Robonaut 2, the latest generation of NASA's Robonaut astronaut helpers, is set to launch to the station aboard space shuttle Discovery on the STS-133 mission. It will be the first humanoid robot in space, and although its primary job for now is to teach engineers how dexterous robots behave in space, the hope is that through upgrades and advancements, it could one day venture outside the station to help spacewalkers make repairs or additions to the station or perform scientific work.
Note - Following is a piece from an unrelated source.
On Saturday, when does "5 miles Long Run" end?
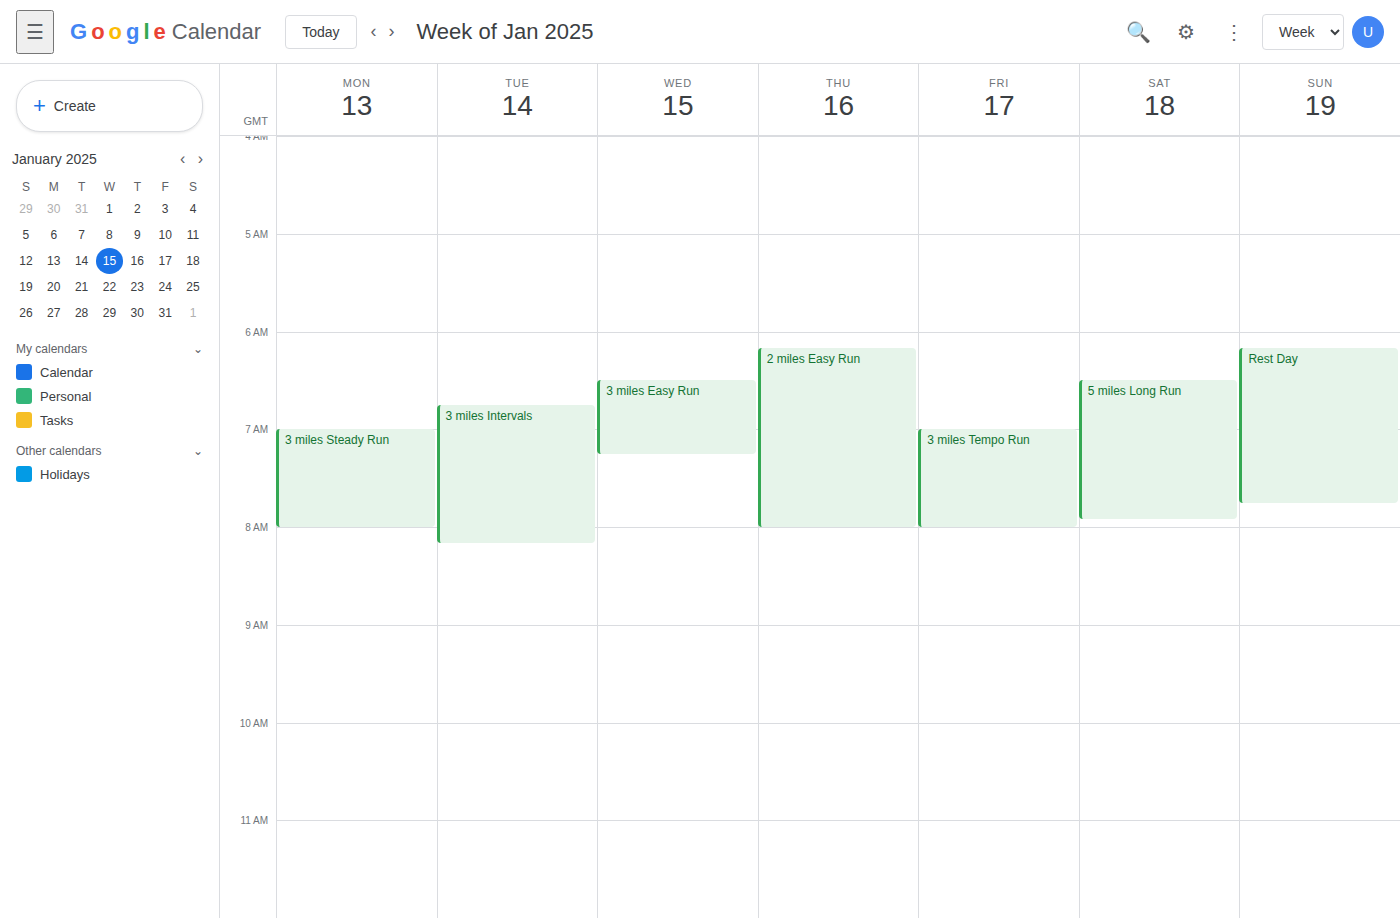
7:55 AMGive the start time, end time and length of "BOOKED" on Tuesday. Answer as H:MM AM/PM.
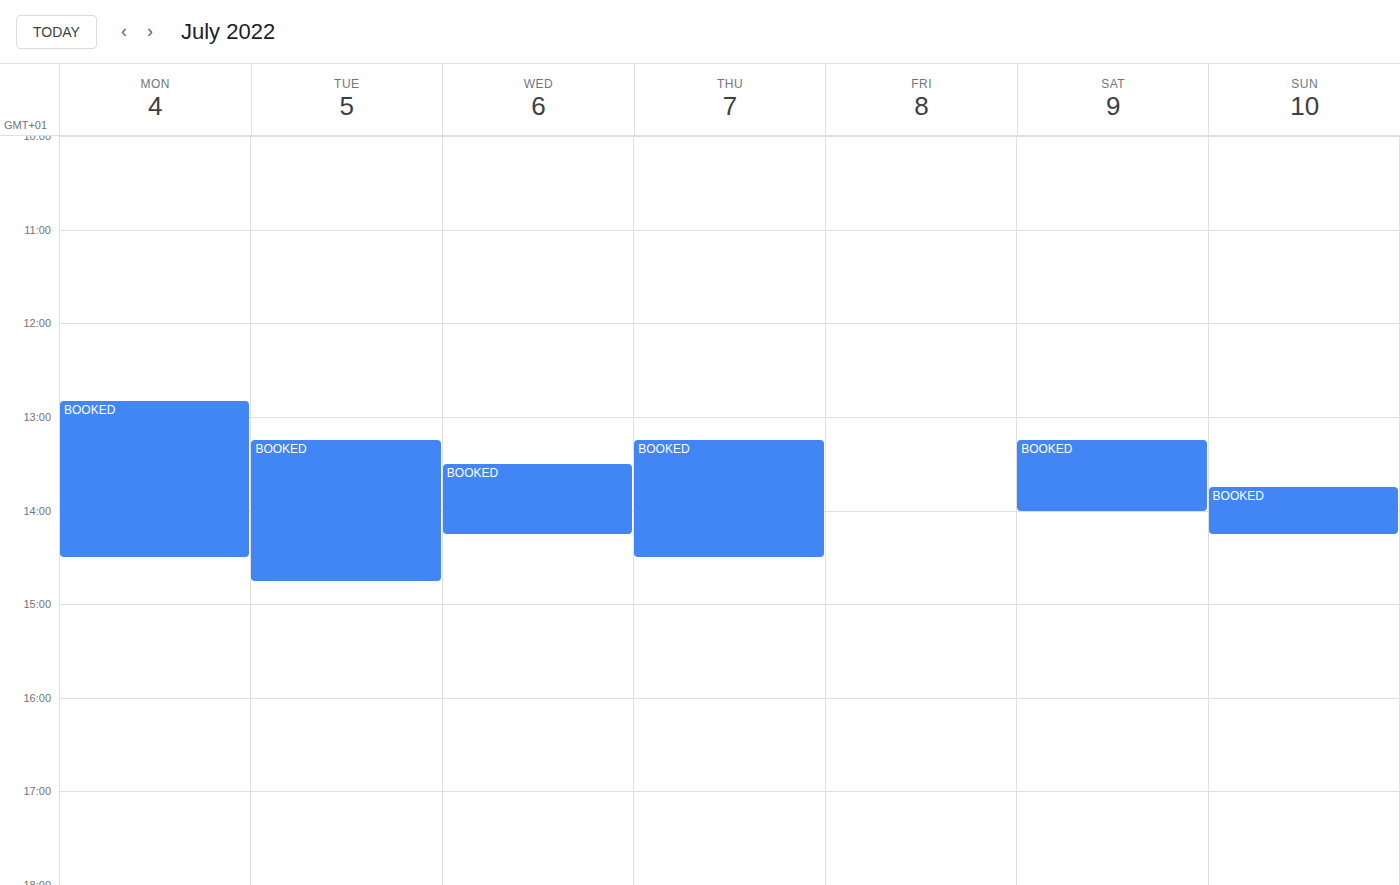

R2, as the robot is called, will launch inside the Permanent Multipurpose Module, which will be packed with supplies and equipment and then installed permanently on the station's Unity node. Once R2 is unpacked — likely several months after it arrives -- it will initially be operated inside the Destiny lab for testing, but over time both its territory and its applications could expand. There are no plans to return R2 to Earth. — NASA
Photo and video credit: collectSPACE/Robert Z. Pearlman
On August 4, 2010, shortly before shipping R2 to the Kennedy Space Center for its launch, NASA's Johnson Space Center invited reporters to the Space Vehicle Mockup Facility see the robot and its Earth-bound prototype in action.
Above and below:
At left, the Robonaut 2 that will launch to the space station. At right, its previous duplicate, now Earth-bound. Among their differences, the flight unit is covered in the same material as astronauts' spacesuits and it's been "hardened" to protect for radiation exposure and from electronically interfering with station systems.
STS-133 commander Steven Lindsey and mission specialist Michael Barratt will launch with Robonaut and move it onboard the station (inside the Permanent Multipurpose Module), but will not have a chance to see it power-up or operated in space.
R2's ability to manipulate flexible materials could lend itself to manipulating the thermal blankets that cover areas of the station.
As evident by the patches on its torso, R2 is a partnership between NASA and General Motors (GM) to accelerate development of the next generation of robots and related technologies for use in the automotive and aerospace industries.
With human-like hands and arms, R2 is able to use the same tools station crew members use. In the future, the greatest benefits of humanoid robots in space may be as assistants or stand-in for astronauts during spacewalks or for tasks too difficult or dangerous for humans.